Por seres tão inventivo E pareceres contínuo (...) És um dos deuses mais lindos (...)
A expressão inventivo e compositor — expressa na 2ª estrofe — são sinônimos, portanto têm-se aqui mais uma afirmação do potencial criador do tempo. O centro da mensagem nesta estrofe é o elogio à beleza afirmada na primeira estrofe. O autor afirma que acha o tempo um dos “deuses” mais lindos, no sentido estético, por ele ser muito criativo e por não ter fim. Que sejas ainda mais vivo No som do meu estribilho (...) Ouve bem o que te digo (...)
Na 2ª estrofe Caetano utiliza a palavra entro e não desejo entrar. Ele afirma que vai entrar em acordo sem depender da resposta do tempo. Caetano, indiretamente reconhece que sua vida se passa dentro da noção do tempo, mas nesta estrofe ele se vê de fora dessa relação dialética, pois ele fala, neste estribilho (estrofe), como compositor. Ele expressa seu desejo de que o tempo seja percebido dentro da poética de sua canção e que o próprio tempo escute e guarde a informação de que ele será ainda mais lembrando por ser tema de sua canção. Peço-te o prazer legítimo E o movimento preciso (...) Quando o tempo for propício (...) De modo que o meu espírito Ganhe um brilho definido (...) E eu espalhe benefícios (...)
Prazer legítimo pode estar dentro de vários contextos, mas neste caso pode significar o prazer livre de a gentes que alteram a consciência, pois em algumas entrevistas Caetano já afirmou que fez uso de muitas drogas, mas não gosta delas. Caetano é um sóbrio. Ele não gosta de perder o controle sobre si. O prazer legítimo seria aproveitar o que o tempo tem de melhor. O movimento preciso pode se referir ao tocar, à excelência na execução. O autor revela paciência ao deixar subentendido que aguardará o tempo compor a sua história para que ele, no momento certo, mostre o resultado de sua evolução. O que usaremos pra isso Fica guardado em sigilo (...) Apenas contigo e comigo (...)

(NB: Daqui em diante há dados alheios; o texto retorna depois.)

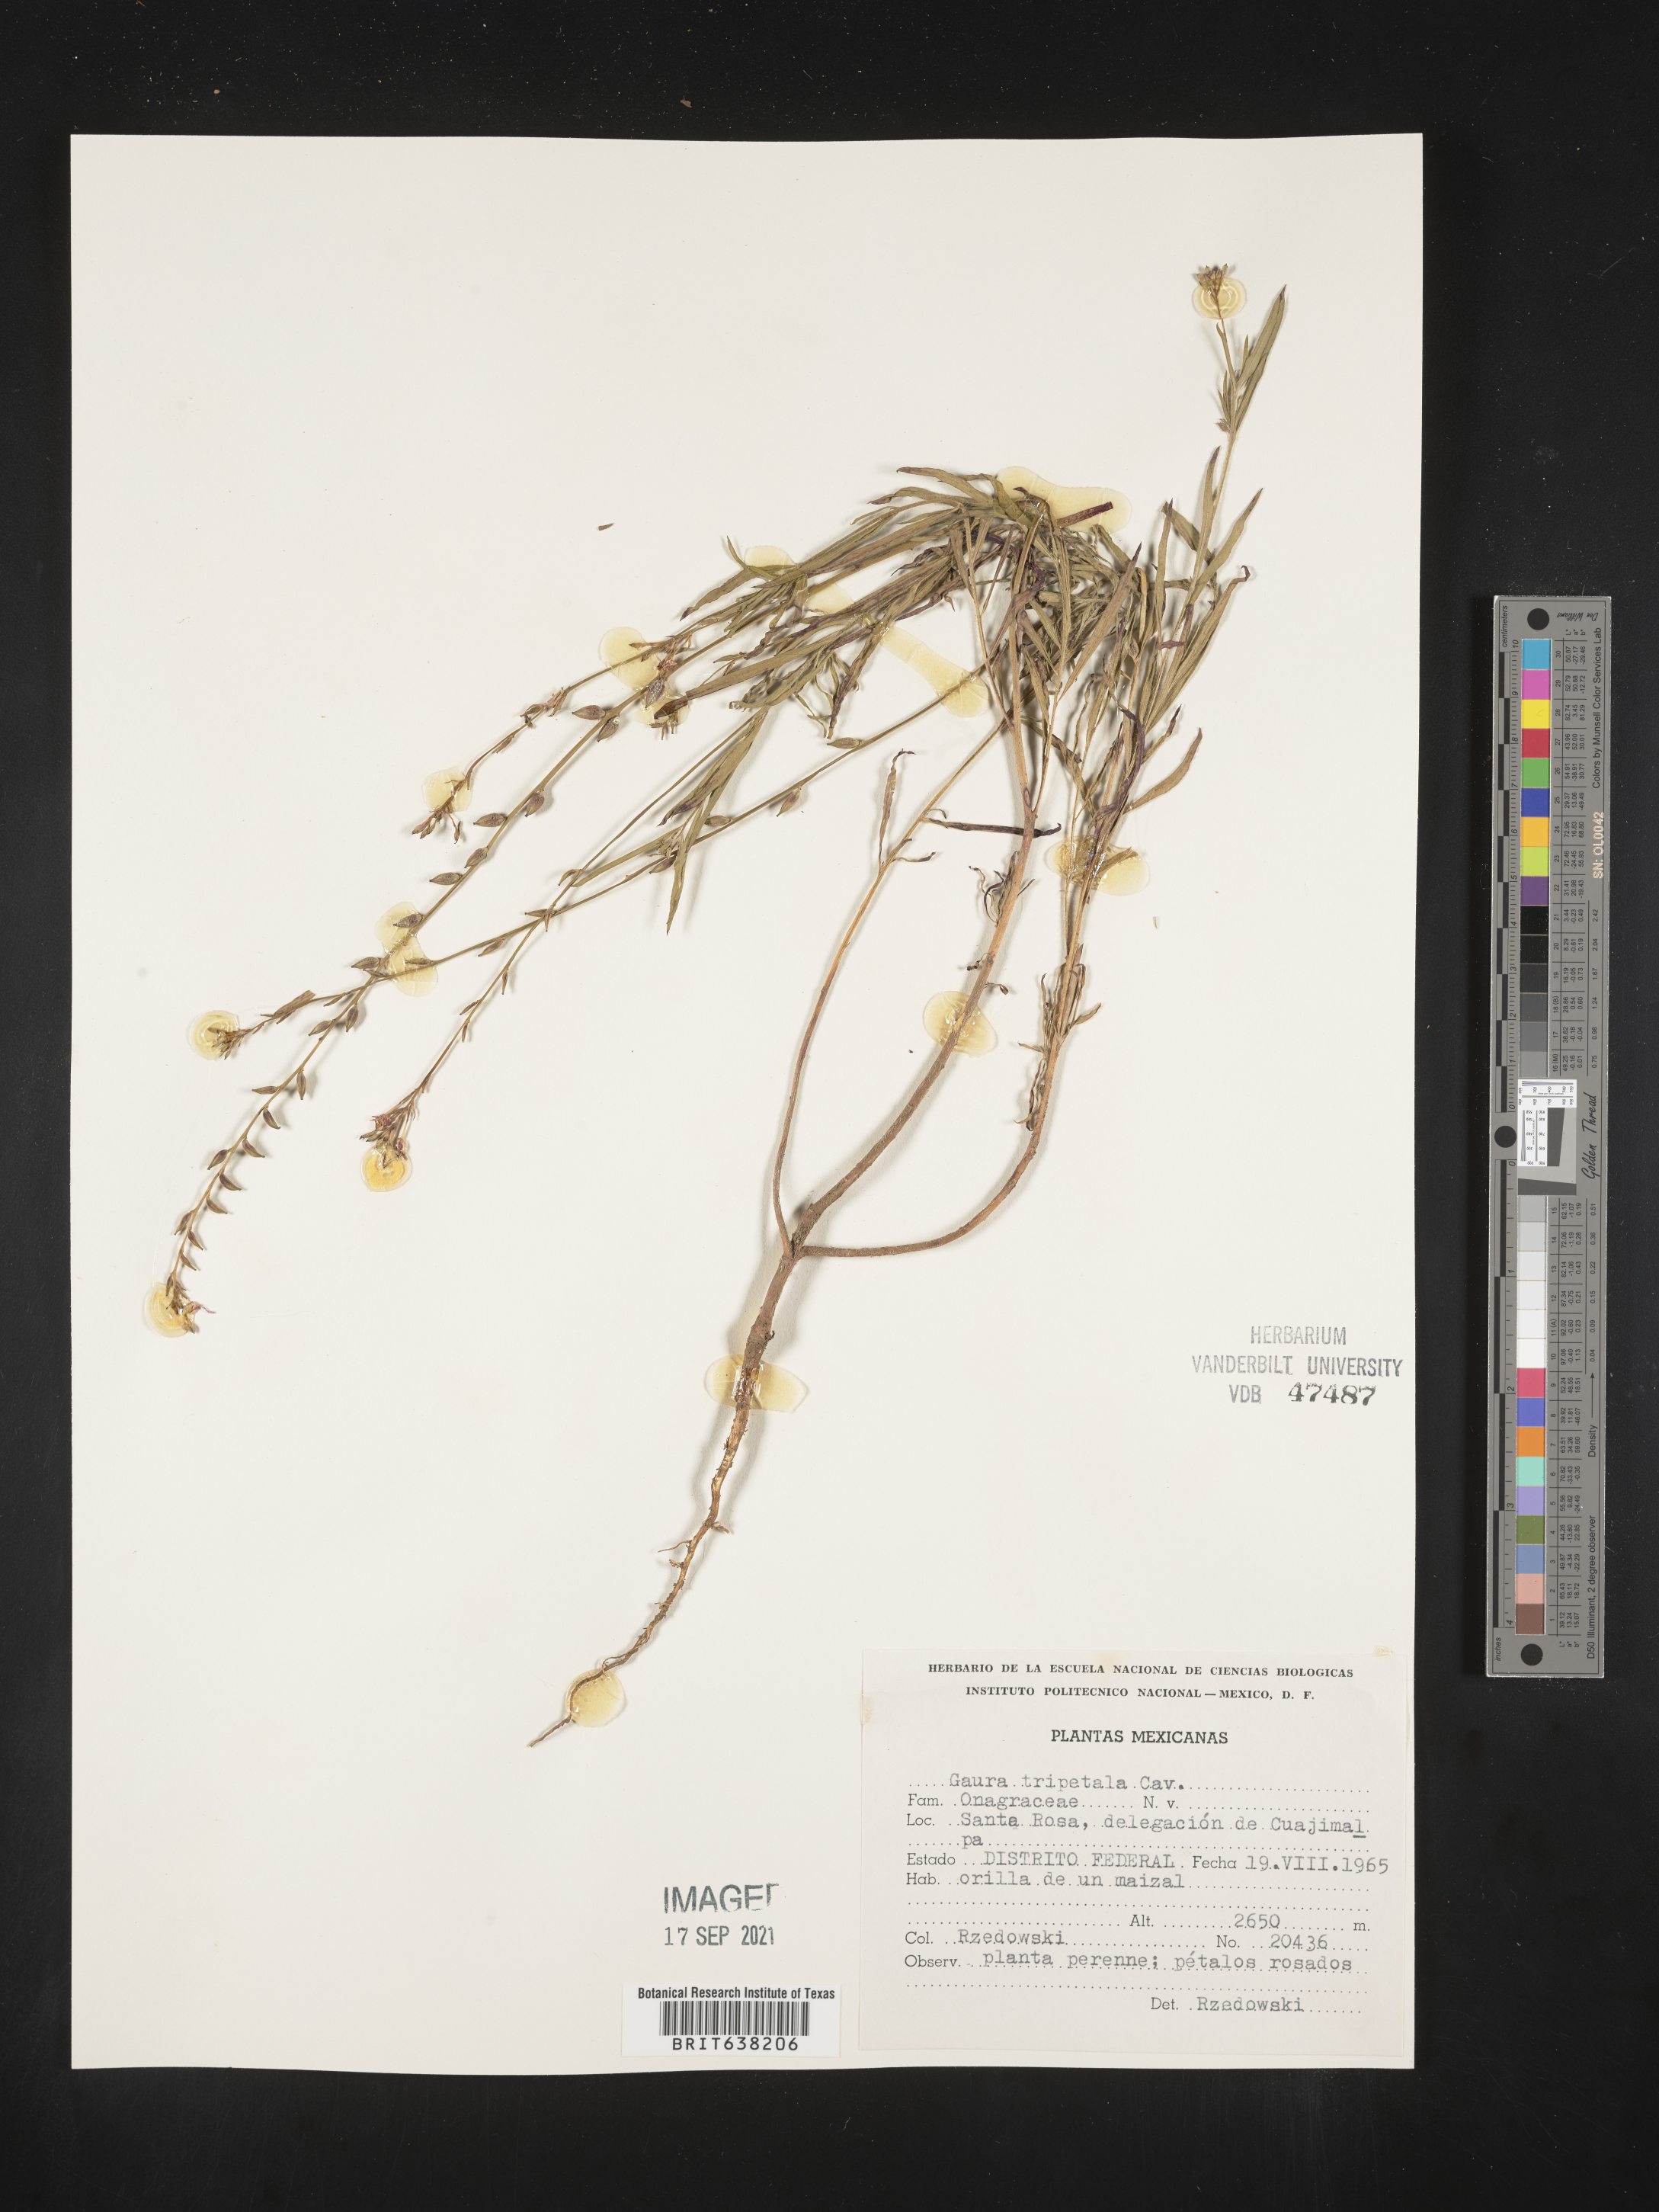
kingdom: Plantae
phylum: Tracheophyta
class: Magnoliopsida
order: Myrtales
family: Onagraceae
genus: Oenothera
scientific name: Oenothera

Caetano revela seu desejo de ter uma confidencialidade com o tempo. Ele pediu o prazer legítimo e pelo visto não está disposto a revelar como o tempo lhe proporcionará esse prazer pleno! E quando eu tiver saído Para fora do teu círculo (...) Não serei nem terás sido (...) Ainda assim acredito Ser possível reunirmo-nos (...) Num outro nível de vínculo (...)

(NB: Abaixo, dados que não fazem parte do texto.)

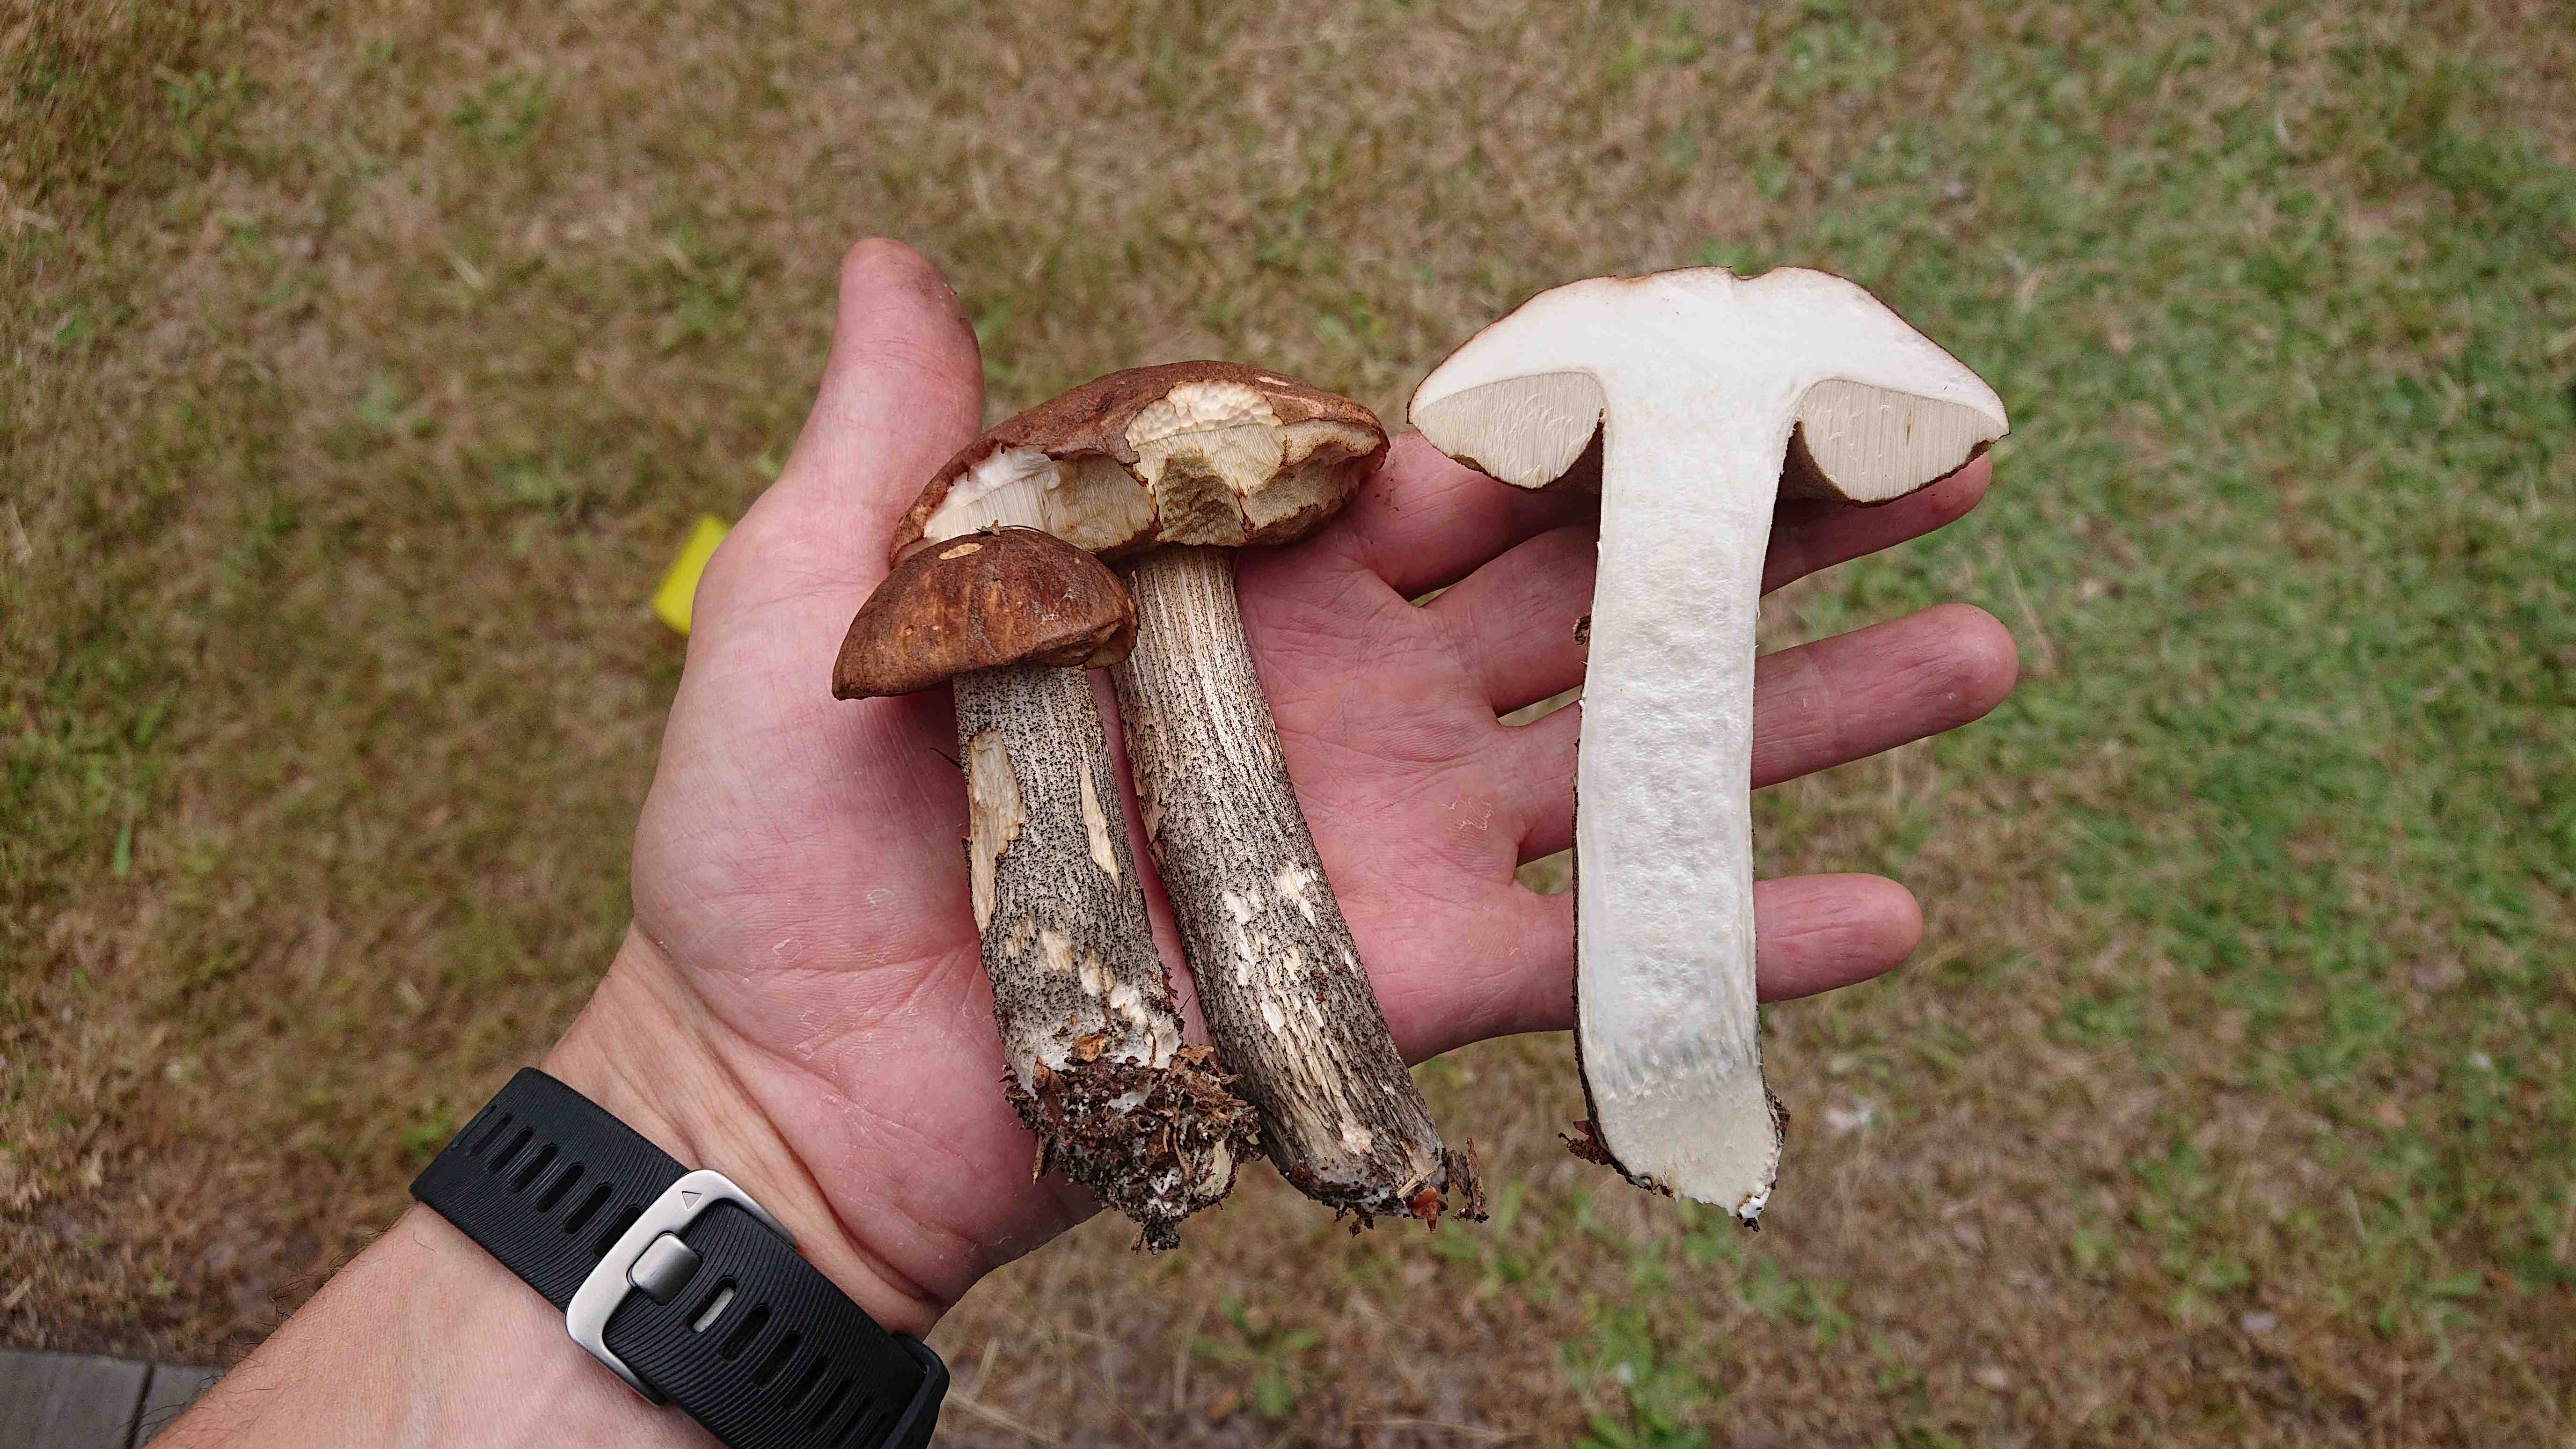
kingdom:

Caetano tem consciência de sua finitude e, embora deus seja o tempo, contínuo e inventivo, segundo o autor, este deus também encontrará seu término quando ele, Caetano, morrer. Pois ele não conseguirá mais perceber o tempo. Embora Caetano seja ateu declarado ele parece afirmar que haja um lugar posterior a essa vida onde pode ser possível estar, novamente, envolvido pela noção de tempo. Portanto, peço-te aquilo E te ofereço elogios (...) Nas rimas do meu estilo (...) Finalmente Caetano reforça seu pedido do prazer legítimo e do movimento preciso, reforçando os elogios que fez ao tempo no seu poema/canção.